Recuperei meu cobertor!

Quem vem seguindo minha vida pelos últimos tempos, já sabe que eu e meu equipe de trabalho passamos por uma experiência bastante complicada em um lugar que chamo de o Dar. Foi esta experiência que instigou todos os pedacinhos de transiçāo e mudanças de minha vida durante os últimos seis meses. Também é o motivo pelo qual fico, mesmo, admirada em ter aceito trabalhar neste país durante este mês. Fui, e continuo sendo, realmente um pouco traumatizada.

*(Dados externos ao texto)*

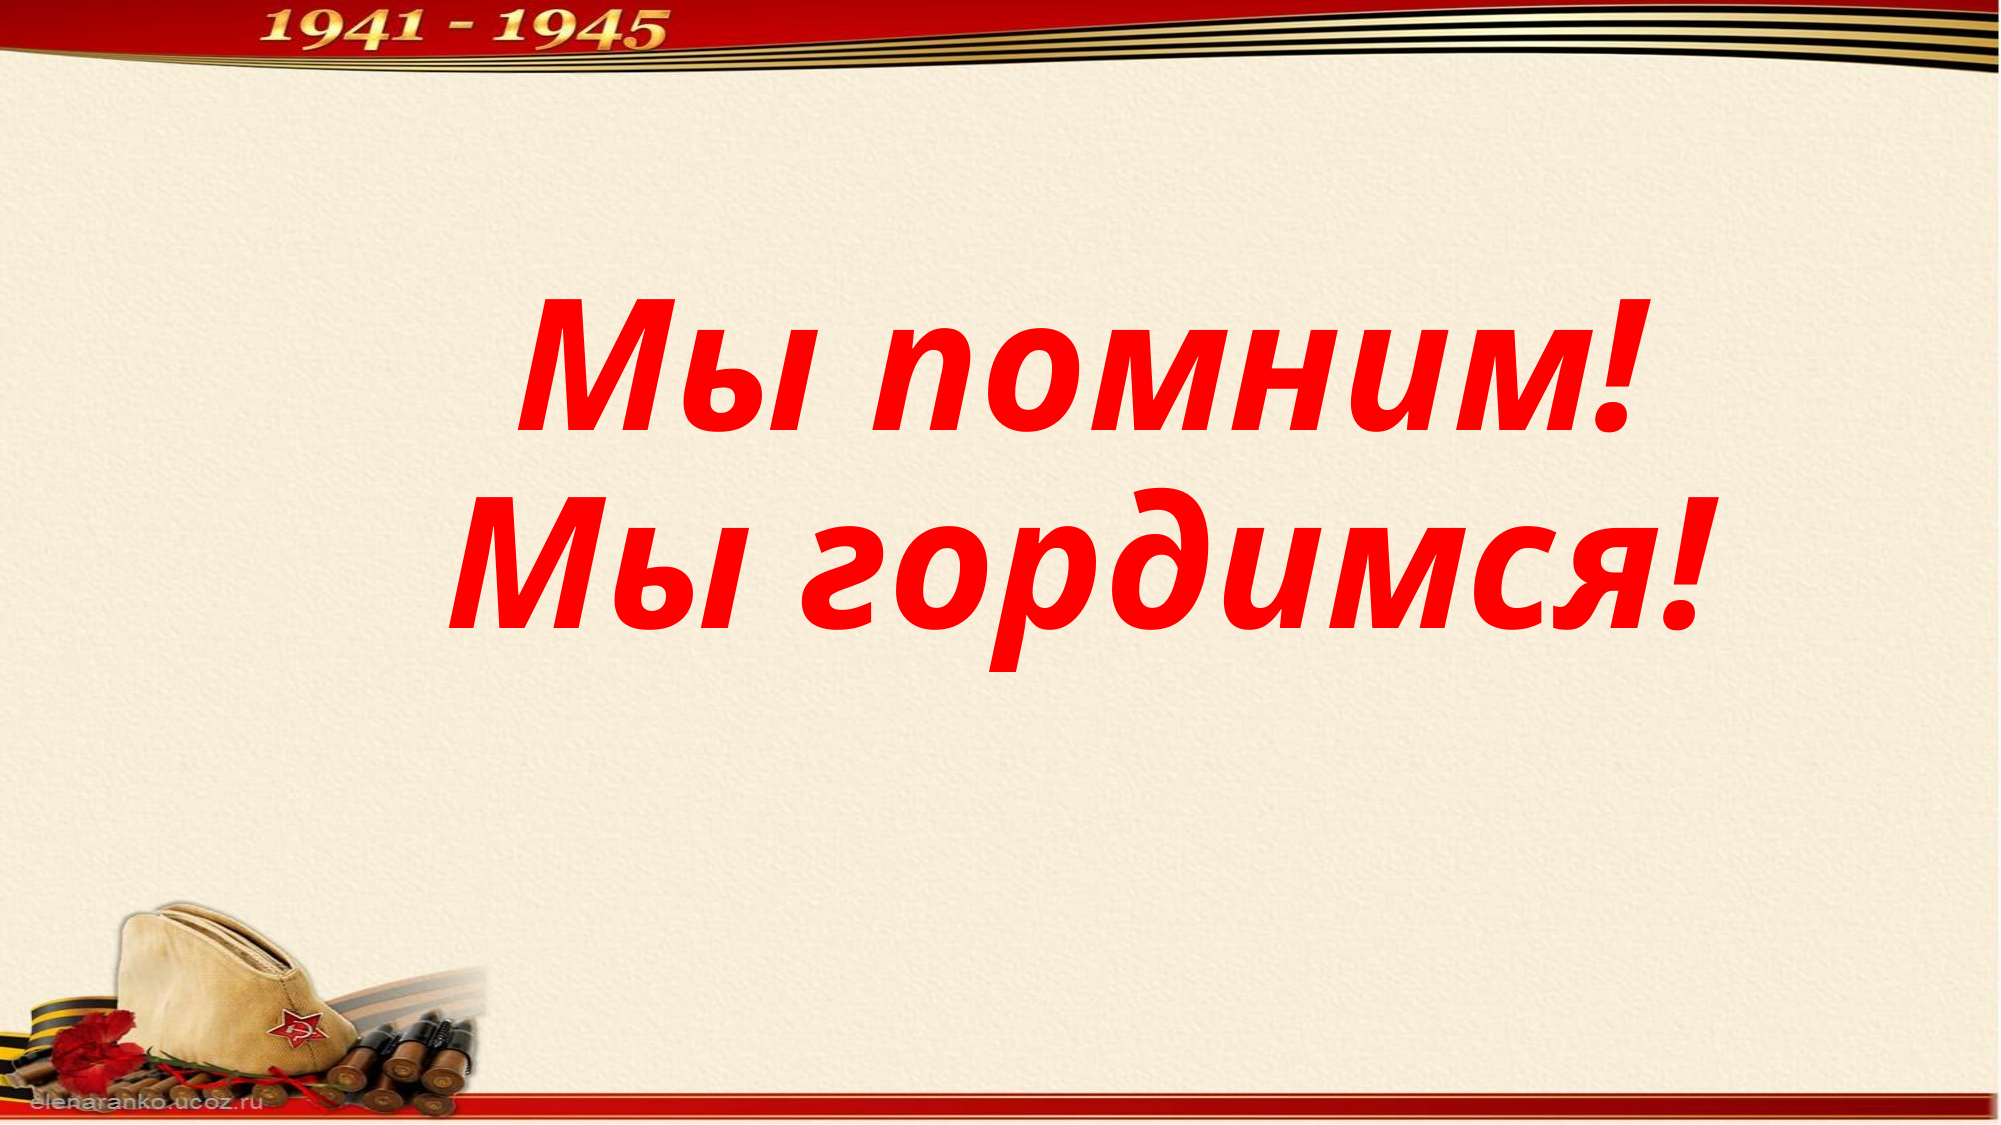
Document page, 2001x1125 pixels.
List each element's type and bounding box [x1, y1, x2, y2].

Mas estou muito contente em ter voltado, e de muitas maneiras essa viagem tem sido sarador. Hoje foi um dia de cura tāo grande que estou andando como se nas nuvens. Isso porque recuperei meu cobertor.

Há uma década atrás, minha amiga amada Amy veio me visitar na Síria, o primeiro dos meus lares que meus amigos consideravam ser ‘louco’. Ela se juntou com uma linda família que tinho com se me adotado, me deram um cobertor de penas no Natal. Nāo sei de onde veio a idéia de que um cobertor de penas era o que precisava, mas queria sim. E adorei. Morando nas dependências universitárias em Damasco, onde nossa vida foi simples e rústica além da imaginaçāo, às noites me aconcheguei na ternura do meu cobertor. Lutando para sobreviver o mestrado no Líbano no ano seguinte, relaxava no conforto de minha cama. Ao longo de cada grande mudança e transiçāo durante a década que segui, enfiava meu grande cobertor de penas na minha mala, desembarquei no aviāo, e consegui rapidamente fazer um lugar novo parecer como casa.

Quando ocorreu esse evento complicado no Dar, todos meus pertences estavam lá mas era impossível pensar em voltar. Depois de um pouco de imploros, um colega que estava no Dar empacotou duas caixas enormes com os meus pertences junto com as coisas de três outras mulheres sem condiçōes de viajar. Foi impressivo como ele recuperou tudo, até velhos cartōes de aniversário. Só tinha dois ítens perdidos: uma caneca que foi presente de um grande amigo no Brasil, e meu cobertor.

Ah, como chorei e chorei. Estava precisando de uma desculpa para chorar, e a experiência de cavar por todas minhas roupas velhas sem encontrar o cobertor levou a lágrimas que estavam precisando ser soltas.

Depois de uma semana, outro colega viajou ao Dar. Pedi se ele procurasse meu precioso. Ele voltou com cosinhas perdidas por outros, mas sem nada por mim. Disse que tinha encontrado o cobertor mas era grande demais – o que simplesmente nāo é verdade. Encolhe bastante para ocupar um espaço pequeno. E naquele momento as lágrimas voltaram e decidi que isso veio como sinal de Deus. Um sinal do que, nāo sei. Que devo sofrer uma vida de transiçāo constante pelo resto de minha vida? Ou que devo parar de me mudar pra cá ou pra lá e ficar em um lugar só? Nāo sabia, mas o tempo informaria.

Tinha desistido do cobertor, mas guardei uma leve esperança nos fundos do meu coraçāo que nesta viagem de um mês para o país mais próximo ao fonte do rio, que o cobertor achasse uma maneira de transversar o deserto, vindo do Dar para a cidade onde agora sento.

E hoje, uma colega boazinha generosa e benevolente viajou do Dar para esta cidade, e ela entendeu a importância dos sentimentos. Entāo ela o trouxe com ela.